The bright side of this experience of being a caretaker, being the cancer patient and survivor and having to go on welfare after her husband’s job loss, pushed her in the direction of a new career path.  Liz decided she wants to be a social worker and specialize in oncology so she can help others during their difficult time.

Liz encourages cancer patients, survivors and caretakers to participate in support groups.  She even started her own support group at Hope Cancer Care called Hope Uniting Girls (HUG).  Although the group is no longer together, she stated that it served a great purpose during her post cancer phase, “Oddly there were eight of us and the statistic is one in eight women will get breast cancer in their lifetime.”

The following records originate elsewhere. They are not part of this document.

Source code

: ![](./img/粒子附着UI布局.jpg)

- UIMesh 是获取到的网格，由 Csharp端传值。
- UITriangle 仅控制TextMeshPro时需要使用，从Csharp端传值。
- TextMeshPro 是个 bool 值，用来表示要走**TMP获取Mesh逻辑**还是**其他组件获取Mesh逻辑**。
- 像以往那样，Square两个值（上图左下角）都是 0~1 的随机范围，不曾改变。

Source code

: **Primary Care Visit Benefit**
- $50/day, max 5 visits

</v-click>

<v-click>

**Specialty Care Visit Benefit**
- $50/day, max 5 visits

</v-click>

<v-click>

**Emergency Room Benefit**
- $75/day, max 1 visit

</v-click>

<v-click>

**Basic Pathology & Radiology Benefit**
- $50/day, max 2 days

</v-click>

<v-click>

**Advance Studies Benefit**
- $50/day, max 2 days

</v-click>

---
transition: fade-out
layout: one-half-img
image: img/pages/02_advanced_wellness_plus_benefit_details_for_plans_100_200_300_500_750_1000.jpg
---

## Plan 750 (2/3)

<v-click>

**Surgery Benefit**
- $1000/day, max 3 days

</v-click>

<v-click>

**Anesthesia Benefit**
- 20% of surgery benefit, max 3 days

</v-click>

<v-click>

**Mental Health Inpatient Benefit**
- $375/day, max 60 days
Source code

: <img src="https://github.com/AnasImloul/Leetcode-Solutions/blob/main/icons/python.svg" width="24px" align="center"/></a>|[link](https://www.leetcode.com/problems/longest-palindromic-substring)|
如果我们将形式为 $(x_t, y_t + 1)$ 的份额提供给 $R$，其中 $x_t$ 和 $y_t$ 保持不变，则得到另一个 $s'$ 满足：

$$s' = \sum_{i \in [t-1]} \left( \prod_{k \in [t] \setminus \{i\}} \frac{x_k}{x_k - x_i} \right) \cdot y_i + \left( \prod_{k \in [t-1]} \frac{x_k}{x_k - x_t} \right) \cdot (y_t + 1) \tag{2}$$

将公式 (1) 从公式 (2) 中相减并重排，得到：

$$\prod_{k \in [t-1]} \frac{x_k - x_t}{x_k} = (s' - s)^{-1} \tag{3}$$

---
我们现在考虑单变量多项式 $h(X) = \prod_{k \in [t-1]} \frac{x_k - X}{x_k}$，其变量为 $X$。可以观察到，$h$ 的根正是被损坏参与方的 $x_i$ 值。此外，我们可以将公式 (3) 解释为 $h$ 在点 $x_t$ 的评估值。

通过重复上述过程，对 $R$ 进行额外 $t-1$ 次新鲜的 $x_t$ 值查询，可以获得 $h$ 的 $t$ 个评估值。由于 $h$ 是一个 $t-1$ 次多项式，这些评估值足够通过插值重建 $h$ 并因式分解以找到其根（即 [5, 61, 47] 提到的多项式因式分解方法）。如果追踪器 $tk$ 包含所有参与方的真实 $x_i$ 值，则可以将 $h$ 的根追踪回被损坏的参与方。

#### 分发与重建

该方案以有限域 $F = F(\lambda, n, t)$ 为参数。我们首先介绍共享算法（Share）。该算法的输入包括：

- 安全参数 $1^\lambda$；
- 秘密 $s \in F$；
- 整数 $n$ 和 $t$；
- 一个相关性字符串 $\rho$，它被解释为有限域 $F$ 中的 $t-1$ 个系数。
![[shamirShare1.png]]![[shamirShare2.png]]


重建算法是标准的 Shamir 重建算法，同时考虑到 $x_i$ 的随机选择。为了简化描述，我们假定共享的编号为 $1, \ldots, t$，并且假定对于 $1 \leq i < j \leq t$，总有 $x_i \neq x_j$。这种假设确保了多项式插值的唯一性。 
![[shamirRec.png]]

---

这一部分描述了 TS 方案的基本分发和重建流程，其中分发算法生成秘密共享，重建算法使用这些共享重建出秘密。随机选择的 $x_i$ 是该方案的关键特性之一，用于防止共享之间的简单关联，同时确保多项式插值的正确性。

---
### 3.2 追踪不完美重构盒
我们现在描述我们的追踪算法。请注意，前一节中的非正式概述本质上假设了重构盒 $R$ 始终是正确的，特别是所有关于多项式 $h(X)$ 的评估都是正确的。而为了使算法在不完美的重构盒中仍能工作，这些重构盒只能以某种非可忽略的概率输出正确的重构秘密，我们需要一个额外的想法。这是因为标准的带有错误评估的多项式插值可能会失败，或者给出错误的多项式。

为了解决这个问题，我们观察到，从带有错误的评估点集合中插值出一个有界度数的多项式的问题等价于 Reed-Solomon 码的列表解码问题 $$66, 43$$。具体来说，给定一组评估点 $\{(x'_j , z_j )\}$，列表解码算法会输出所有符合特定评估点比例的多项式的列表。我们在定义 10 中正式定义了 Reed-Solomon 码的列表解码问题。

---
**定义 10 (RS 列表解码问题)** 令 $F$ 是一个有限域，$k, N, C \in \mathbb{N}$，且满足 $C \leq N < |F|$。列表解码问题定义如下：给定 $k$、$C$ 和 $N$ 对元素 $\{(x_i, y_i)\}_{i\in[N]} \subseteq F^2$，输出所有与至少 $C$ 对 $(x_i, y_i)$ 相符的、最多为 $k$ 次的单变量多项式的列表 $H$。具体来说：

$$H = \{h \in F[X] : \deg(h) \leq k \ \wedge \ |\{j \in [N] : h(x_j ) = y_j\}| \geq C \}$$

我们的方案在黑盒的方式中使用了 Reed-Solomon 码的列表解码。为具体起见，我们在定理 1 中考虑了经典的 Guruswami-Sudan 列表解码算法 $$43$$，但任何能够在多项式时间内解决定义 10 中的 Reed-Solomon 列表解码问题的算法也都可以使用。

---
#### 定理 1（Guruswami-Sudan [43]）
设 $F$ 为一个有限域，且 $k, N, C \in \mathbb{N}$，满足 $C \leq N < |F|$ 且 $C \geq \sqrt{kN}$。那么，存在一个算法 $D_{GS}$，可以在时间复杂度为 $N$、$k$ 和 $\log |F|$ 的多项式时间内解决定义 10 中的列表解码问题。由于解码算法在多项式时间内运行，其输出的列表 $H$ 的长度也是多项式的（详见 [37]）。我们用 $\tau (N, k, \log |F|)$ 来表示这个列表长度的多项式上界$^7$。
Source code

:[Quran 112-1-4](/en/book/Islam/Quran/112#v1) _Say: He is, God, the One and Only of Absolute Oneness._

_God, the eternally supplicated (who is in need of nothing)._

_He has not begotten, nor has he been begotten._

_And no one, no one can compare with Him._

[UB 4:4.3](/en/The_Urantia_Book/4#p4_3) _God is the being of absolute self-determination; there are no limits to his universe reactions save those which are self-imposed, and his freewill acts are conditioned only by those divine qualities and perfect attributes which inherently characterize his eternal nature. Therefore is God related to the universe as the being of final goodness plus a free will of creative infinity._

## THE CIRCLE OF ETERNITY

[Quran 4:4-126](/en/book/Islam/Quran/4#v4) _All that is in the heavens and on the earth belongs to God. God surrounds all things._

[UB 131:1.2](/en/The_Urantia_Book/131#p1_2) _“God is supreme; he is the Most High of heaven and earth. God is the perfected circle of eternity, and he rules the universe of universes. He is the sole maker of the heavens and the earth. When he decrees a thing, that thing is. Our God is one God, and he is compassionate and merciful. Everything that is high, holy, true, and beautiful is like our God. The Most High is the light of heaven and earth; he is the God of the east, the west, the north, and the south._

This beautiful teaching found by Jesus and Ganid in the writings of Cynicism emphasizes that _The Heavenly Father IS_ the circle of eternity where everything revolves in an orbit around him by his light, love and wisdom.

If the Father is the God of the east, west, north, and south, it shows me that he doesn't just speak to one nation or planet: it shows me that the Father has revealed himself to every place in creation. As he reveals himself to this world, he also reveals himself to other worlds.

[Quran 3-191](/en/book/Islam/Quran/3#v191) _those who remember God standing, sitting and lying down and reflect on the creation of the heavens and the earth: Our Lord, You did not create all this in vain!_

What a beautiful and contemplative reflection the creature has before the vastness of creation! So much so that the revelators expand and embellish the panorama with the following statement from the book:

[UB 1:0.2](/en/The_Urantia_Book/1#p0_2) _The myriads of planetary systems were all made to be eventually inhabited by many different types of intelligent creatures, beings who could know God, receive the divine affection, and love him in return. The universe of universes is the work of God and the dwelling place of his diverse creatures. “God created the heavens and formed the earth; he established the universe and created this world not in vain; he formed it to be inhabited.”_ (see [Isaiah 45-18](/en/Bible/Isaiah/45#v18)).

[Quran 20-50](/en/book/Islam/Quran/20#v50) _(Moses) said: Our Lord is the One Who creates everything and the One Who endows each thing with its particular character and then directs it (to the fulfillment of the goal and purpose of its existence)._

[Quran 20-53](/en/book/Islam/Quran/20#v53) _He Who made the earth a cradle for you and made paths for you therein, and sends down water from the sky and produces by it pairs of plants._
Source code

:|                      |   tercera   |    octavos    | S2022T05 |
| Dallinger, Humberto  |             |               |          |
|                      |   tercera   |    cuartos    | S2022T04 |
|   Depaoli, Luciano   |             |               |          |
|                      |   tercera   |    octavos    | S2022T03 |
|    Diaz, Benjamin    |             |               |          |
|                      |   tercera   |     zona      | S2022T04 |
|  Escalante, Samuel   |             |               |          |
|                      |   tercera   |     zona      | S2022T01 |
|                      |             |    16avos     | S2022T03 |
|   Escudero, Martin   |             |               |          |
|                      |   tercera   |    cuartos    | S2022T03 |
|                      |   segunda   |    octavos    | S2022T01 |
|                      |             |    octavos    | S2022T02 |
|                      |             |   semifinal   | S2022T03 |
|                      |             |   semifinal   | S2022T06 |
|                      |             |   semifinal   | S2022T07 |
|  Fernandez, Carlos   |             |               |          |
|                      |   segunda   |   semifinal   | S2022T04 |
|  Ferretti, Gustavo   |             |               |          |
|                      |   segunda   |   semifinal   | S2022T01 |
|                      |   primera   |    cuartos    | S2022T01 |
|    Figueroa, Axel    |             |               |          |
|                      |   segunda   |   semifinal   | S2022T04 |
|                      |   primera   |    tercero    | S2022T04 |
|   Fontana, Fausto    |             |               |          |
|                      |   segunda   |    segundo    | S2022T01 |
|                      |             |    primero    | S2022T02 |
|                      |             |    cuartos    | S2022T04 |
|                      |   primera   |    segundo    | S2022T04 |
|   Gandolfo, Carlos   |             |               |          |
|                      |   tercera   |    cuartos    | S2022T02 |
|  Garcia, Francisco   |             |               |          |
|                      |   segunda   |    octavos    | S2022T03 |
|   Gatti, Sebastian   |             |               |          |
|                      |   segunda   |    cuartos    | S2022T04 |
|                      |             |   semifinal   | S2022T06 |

Admitting that cancer has taught her many things, Liz said, “The number one thing I learned is how to say NO! It’s also okay for you to focus on your own personal life.”

She remains positive and upbeat with the support of her family by enjoying after dinner dance parties, turning off the lights and turning on the strobe lights as Jack selects symbolic songs like “Stayin’ Alive” by the Bee Gees and “Don’t Stop Me Now” by Queen.

“Cancer has just become part of our life, but it doesn’t mean we have to stop living it.”  Liz also attributes going back to school as what really helped her feel good about herself as she proudly states, “I will graduate in May 2022 with a degree in social work!”